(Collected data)
────

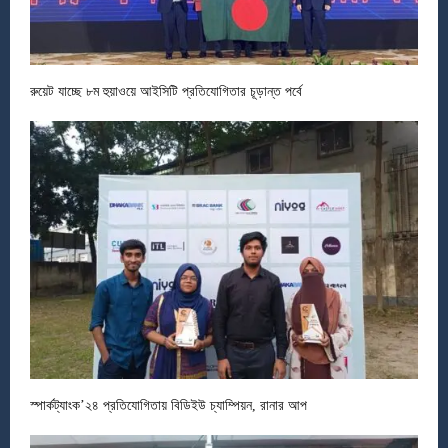
রুয়েট যাচ্ছে ৮ম হুয়াওয়ে আইসিটি প্রতিযোগিতার চূড়ান্ত পর্বে
স্পার্কট্যাংক’২৪ প্রতিযোগিতায় বিডিইউ চ্যাম্পিয়ন, রানার আপ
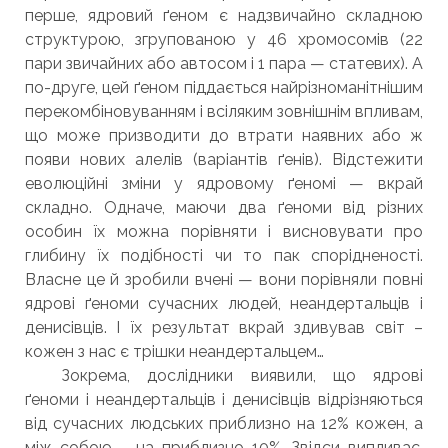
перше, ядровий ґеном є надзвичайно складною
структурою, згрупованою у 46 хромосомів (22
пари звичайних або автосом і 1 пара — статевих). А
по-друге, цей ґеном піддається найрізноманітнішим
перекомбіновуванням і всіляким зовнішнім впливам,
що може призводити до втрати наявних або ж
появи нових алелів (варіантів ґенів). Відстежити
еволюційні зміни у ядровому ґеномі — вкрай
складно. Одначе, маючи два ґеноми від різних
особин їх можна порівняти і висновувати про
глибину їх подібності чи то пак спорідненості.
Власне це й зробили вчені — вони порівняли повні
ядрові ґеноми сучасних людей, неандертальців і
денисівців. І їх результат вкрай здивував світ –
кожен з нас є трішки неандертальцем…
Зокрема, дослідники виявили, що ядрові
ґеноми і неандертальців і денисівців відрізняються
від сучасних людських приблизно на 12% кожен, а
між собою – на приблизно 10%. Звідси випливає,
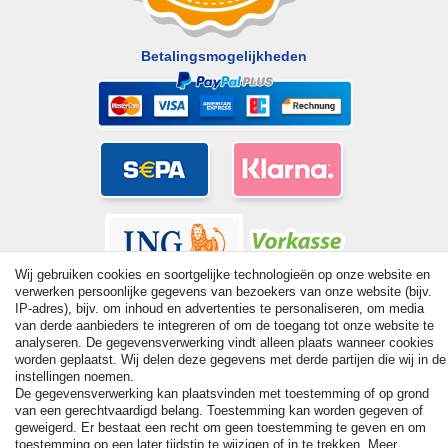
Betalingsmogelijkheden
Wij gebruiken cookies en soortgelijke technologieën op onze website en
verwerken persoonlijke gegevens van bezoekers van onze website (bijv.
IP-adres), bijv. om inhoud en advertenties te personaliseren, om media
van derde aanbieders te integreren of om de toegang tot onze website te
analyseren. De gegevensverwerking vindt alleen plaats wanneer cookies
worden geplaatst. Wij delen deze gegevens met derde partijen die wij in de
© Copyright 2026 | Alle rechten voorbehouden. - All rights
instellingen noemen.
reserved. Prices incl. VAT. 19% VAT Basic prices see article detail
De gegevensverwerking kan plaatsvinden met toestemming of op grond
| * Applies to deliveries to the UK!
van een gerechtvaardigd belang. Toestemming kan worden gegeven of
geweigerd. Er bestaat een recht om geen toestemming te geven en om
toestemming op een later tijdstip te wijzigen of in te trekken. Meer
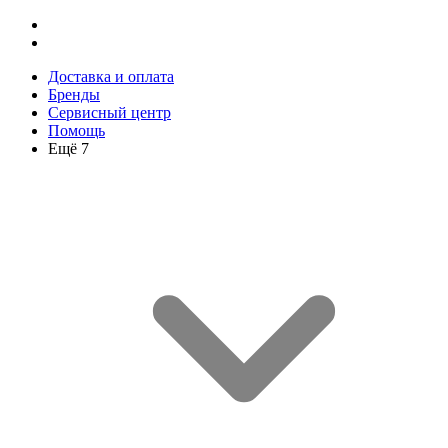
Доставка и оплата
Бренды
Сервисный центр
Помощь
Ещё 7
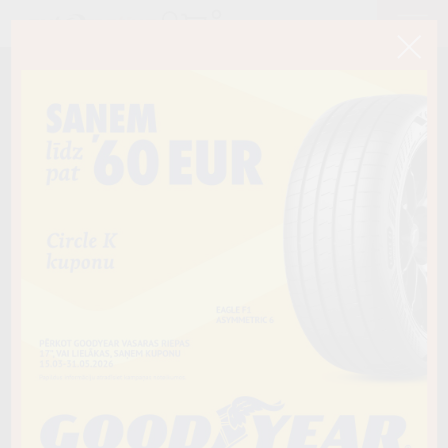
< Atpakaļ
235/70R16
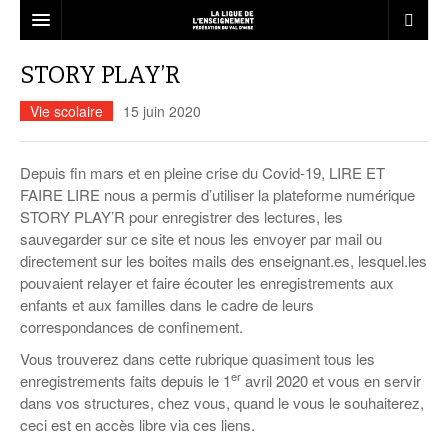
LA FÉDÉRATION
STORY PLAY’R
Qui sommes-nous ?
LE RÉSEAU
Vie scolaire
15 juin 2020
Projet Fédéral
Associations affiliées
L’ÉCOLE
Depuis fin mars et en pleine crise du Covid-19, LIRE ET
Vie statutaire de la fédération
Nous rejoindre
liberté d’expression
ANIMATION
FAIRE LIRE nous a permis d’utiliser la plateforme numérique
Ressources associatives
STORY PLAY’R pour enregistrer des lectures, les
Dispositifs Jeunesse
Le décrochage scolaire
BAFA – BAFD
LOISIRS
sauvegarder sur ce site et nous les envoyer par mail ou
Formations
Vie sportive
Service civique
Liens
Les ateliers relais
directement sur les boites mails des enseignant.es, lesquel.les
Education à la citoyenneté
Notre mission éducative en ACM
Emplois dans l’animation
L’esprit vacances pour tous
FORMATION
pouvaient relayer et faire écouter les enregistrements aux
Accompagnement
USEP Val d’Oise
Informations
Annuaire des services
Actualités Vie associative
Juniors associations
L’accompagnement à la scolarité
Formation des délégués élèves
Le BAFA
Démocratie participative
Ressources à l’animation
Séjours adultes et familles
enfants et aux familles dans le cadre de leurs
Le CQP animateur périscolaire
ACTUALITÉS
Assurances
correspondances de confinement.
UFOLEP Val d’Oise
Infographie
Actualités de la fédération
Campagnes de sensibilisation
Malle pédagogique Egalité Filles-
Le BAFD
Séjours enfants et adolescents
Conseil municipal de jeunes
Les structures d’accueil de mineurs
Séjours scolaires
Adapte 95
Qu’est-ce que c’est ?
Cap sur les projets d’Education !
Garçons
CONTACT
Vous trouverez dans cette rubrique quasiment tous les
Save the City : kit pédagogique contre
Recherche de mission
Jouons la carte de la fraternité
Calendrier des stages…
les discriminations
Séjours linguistiques
Les brevets et diplômes
er
enregistrements faits depuis le 1
Lire et faire lire
Actualités Animation
Organisation de la formation
avril 2020 et vous en servir
Actualités Formation
Egalité Femmes-Hommes
LES CHANTIERS
Guide du volontaire
dans vos structures, chez vous, quand le vous le souhaiterez,
Pas d’éducation, pas d’avenir !
… Formations générales BAFA
Commander nos brochures
Présentation
Spectacles jeune public
ceci est en accès libre via ces liens.
« Silence, on violence » Emprise et
Guide du tuteur
violence conjugale
… Approfondissements BAFA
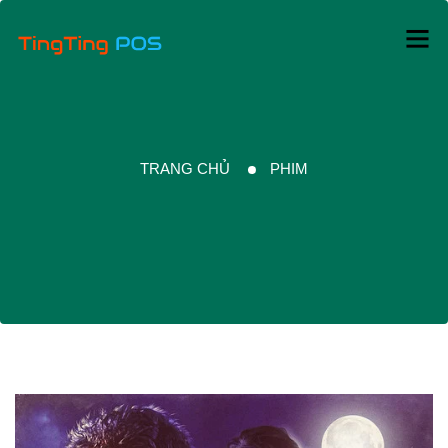
TRANG CHỦ
PHIM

────

Activity>
Of the entries above, repeat exactly the lines from the line with "по-друге, цей ґеном" through the line with "особин їх можна порівняти і висновувати про", both of them included.

Answer>
по-друге, цей ґеном піддається найрізноманітнішим
перекомбіновуванням і всіляким зовнішнім впливам,
що може призводити до втрати наявних або ж
появи нових алелів (варіантів ґенів). Відстежити
еволюційні зміни у ядровому ґеномі — вкрай
складно. Одначе, маючи два ґеноми від різних
особин їх можна порівняти і висновувати про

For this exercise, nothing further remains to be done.